Strauss’ “Blue Danube” is heading into space this month

TIMES International
2 Min Read
Austrian composer Johann Baptist Strauss II. Photo: Wiki

The classical waltz piece “Blue Danube”, by famed Austrian composer Johann Baptist Strauss II, will be beamed into the cosmos as it is performed by the Vienna Symphony Orchestra. The celestial send-off on May 31 — livestreamed with free public screenings in Vienna, Madrid and New York — also will celebrate the European Space Agency’s founding 50 years ago.
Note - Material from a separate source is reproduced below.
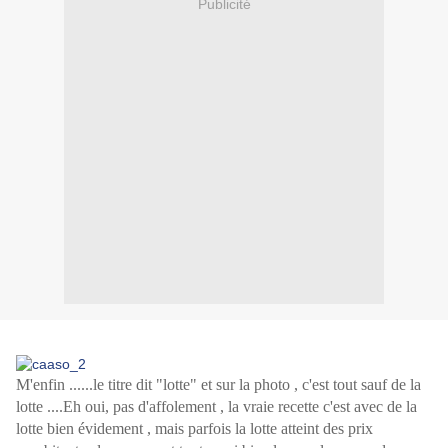
Publicité
M'enfin ......le titre dit "lotte" et sur la photo , c'est tout sauf de la
lotte ....Eh oui, pas d'affolement , la vraie recette c'est avec de la
lotte bien évidement , mais parfois la lotte atteint des prix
Although the music could be converted into radio signals in real time, according to officials, ESA will relay a pre-recorded version from the orchestra’s rehearsal the day before to avoid any technical issues. The live performance will provide the accompaniment, reports AP.

The radio signals will hurtle away at the speed of light, or a mind-blowing 670 million mph (more than 1 billion kph).

That will put the music past the moon in one and a half seconds, past Mars in four and a half minutes, past Jupiter in 37 minutes and past Neptune in four hours. Within 23 hours, the signals will be as far from Earth as NASA’s Voyager 1, the world’s most distant spacecraft at more than 15 billion miles (24 billion kilometers) in interstellar space.

These are all deep-space transmissions as opposed to the melodies streaming between NASA’s Mission Control and orbiting crews since the mid-1960s.

Launched in 1977, NASA’s twin Voyagers 1 and 2 each carry a gold-plated copper phonograph record, along with a stylus and playing instructions for anyone or anything out there.

“Music connects us all through time and space in a very particular way,” ESA’s director general Josef Aschbacher said in a statement. “The European Space Agency is pleased to share the stage with Johann Strauss II and open the imaginations of future space scientists and explorers who may one day journey to the anthem of space.”